Recently, I started to learn background development. Although I used Java language as Android development before, the technology stack is completely different. There are too many necessary “new” concepts to learn, and before I have a full understanding of them and the code written by others, I may encounter such a cup of tea and a cigarette. A Bug that can’t be fixed in a day.

This recently encountered Bug was discovered by accident while fixing a problem left over from the project, which in a nutshell is as follows:

Service in from the outside world to receive A push of A data, the data is inserted into the database, and then through MQ push A message to service B, some processing service B will be according to the received message, including the remote call service is A way to query the data, but in the test environment is always less than the data query.
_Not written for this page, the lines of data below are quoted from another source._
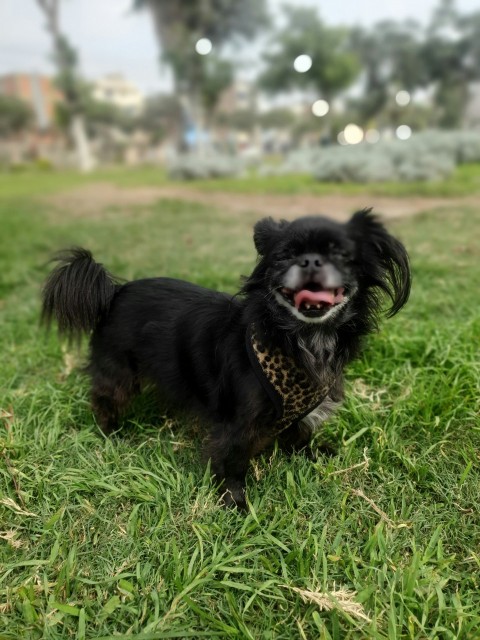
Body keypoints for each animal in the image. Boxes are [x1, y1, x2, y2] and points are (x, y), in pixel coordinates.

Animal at [42, 212, 408, 508]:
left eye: (342, 255)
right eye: (284, 257)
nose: (310, 262)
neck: (302, 339)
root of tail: (114, 292)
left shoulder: (301, 411)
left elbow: (301, 433)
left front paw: (312, 456)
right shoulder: (238, 424)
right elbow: (231, 460)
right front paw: (235, 503)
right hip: (119, 370)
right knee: (105, 397)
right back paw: (111, 433)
After encountering problems, we first conducted some investigations:

  • Suspect that the parameter or data insertion library is not successful, so print out the query parameters, manually copy the parameters to the library to check — there is data;

  • I suspected that there was something wrong with the SQL actually executed, so I asked my colleague to help configure MyBatis to output SQL in the log, copy the original SQL and check it in the database — there was data;

  • In the local connection test environment database, the code under breakpoint debugging – can normally get data;

After wondering for a while, continue to investigate:

  • Suspecting a problem with the database connection of the test environment program, I tested some other library functions — data is fine;

  • Suspect that there is a problem with the package in the test environment, so ask o&M colleagues to copy the JAR package from the container and check the configuration — no problem;

  • Suspect that the test environment remote call failed, so log at the remote call — no exception;

  • Dubbo Admin: The number of nodes is normal and the network segment is normal.

  • It is suspected that there is A problem with the deployment of A node of service A in the test environment. Therefore, operation and maintenance colleagues are requested to manually execute remote calls one by one through Telnet — data can be retrieved normally.
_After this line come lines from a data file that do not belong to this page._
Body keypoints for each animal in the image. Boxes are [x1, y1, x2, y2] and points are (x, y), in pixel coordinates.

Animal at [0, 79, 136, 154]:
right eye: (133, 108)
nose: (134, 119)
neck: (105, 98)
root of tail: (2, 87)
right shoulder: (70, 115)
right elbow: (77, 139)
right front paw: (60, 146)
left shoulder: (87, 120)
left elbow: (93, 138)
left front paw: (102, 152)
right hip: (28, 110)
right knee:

  • Immediately after a failed case, the same message is manually pushed to service B again — data can be retrieved;

It wasn’t until I finally noticed that, from the logs, the time difference between service A’s plug-in and service B’s remote call to service A’s method was only 1 millisecond. Could it be that everything happened so fast that the database couldn’t find the data it had just written? Or is the plugin not in effect at the time of query?

With that in mind, I finally took a closer look at the code for the insert library and sent messages section, and saw this:


     

    @Override

    @Transactional(...)

    public boolean doSomething() {

    .

    // Insert data

    // Send a message

    .

    }

Copy the code

Yes, insert data and send messages are written in a transaction. Although I don’t know much about the database, or know something about the characteristic of transaction, send messages, do not just insert data in the database, and will only take effect after the transaction is committed, that is, service B after receiving the message remote calls back to service A want to find just inserting data, can you check to the luck of the draw, depending on the transaction has been performed at this time.

Timing diagram of the problem:

It is also easy to ensure that there is already data in the database when the message is sent by controlling the transaction granularity to include only insert data, and then sending the message after the insert is successful.


     

    @Override

    public boolean doSomething() {

    .

    // Transaction starts

    // Insert data

    // End of transaction

    If (insert data successfully) {

    // Send a message

    }

    .

    }

Copy the code

Normal timing diagram:

Conclusion:

  1. Don’t assume when you understand the logic written by others. The problem may be that you don’t think others can make such elementary mistakes and directly exclude them.

  2. When troubleshooting problems that may be caused by timing, use less breakpoint debugging and log more appropriate;

  3. Try to simulate the scene as completely as possible during local debugging, starting at a certain point in the middle of the process may override the trigger condition of the problem and not be able to reproduce.